Picked up myself a used Ibanez acoustic the other day, model AW40ECEDVS, apparently a limited run, maybe only limited in Aus not sure, of the standard AW40ECE in the Dark Violin Sunburst finish.
Pretty stoked with it so far! Has the vine abalone inlay, gold hardware, on board tuner and pre-amp and sexy rosewood fret board!
Was in need of some TLC when I picked it up, fret board was dryyyy and dirty, strings were tied in knots on the tuners and then tuned, very messy and barely a wind on the peg, battery compartment had corrosion from a leaked battery, used to metal polish in there and got it conducting again, frets were very dirty and covered in gunk. Strung it up with some new Daddario 12-53, cleaned and treated the fret board, polished up the frets a bit, adjusted the neck relief and she sounds killer!
This is my first acoustic I have ever owned and its made me wish I had bought one many years ago. The 12-53 are a little too much for my liking so will go something a little lighter next time, being my first I had no experience with gauges on an acoustic.
Question for the Acoustic gurus, the action to me seems really high? Or am I too expect this from an acoustic? Pics below at the 12th fret. There was a piece of string or something under the saddle, I just left it there when I saw it, but maybe the previous owner put it in to increase the action? Thoughts?

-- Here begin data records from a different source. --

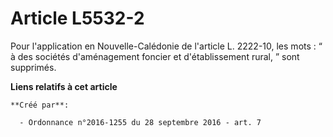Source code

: # Article L5532-2

Pour l'application en Nouvelle-Calédonie de l'article L. 2222-10, les mots : “ à des sociétés d'aménagement foncier et
d'établissement rural, ” sont supprimés.

**Liens relatifs à cet article**

	**Créé par**:

	  - Ordonnance n°2016-1255 du 28 septembre 2016 - art. 7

Pics!!! (off iphone so not the greatest)






















Action at 12th


----------



## Daf57 (Mar 30, 2014)

Nice!! Congrats!


----------



## rikomaru (Mar 30, 2014)

Congrats......this looks pretty nice. 

The strings don't look too high ib the pics. If you're mainly a strummer, especially an aggressive one, higher action is a great thing. You could always take it down a bit if you feel the need. I don't know if i'd recommend going Breedlove low though. lol


----------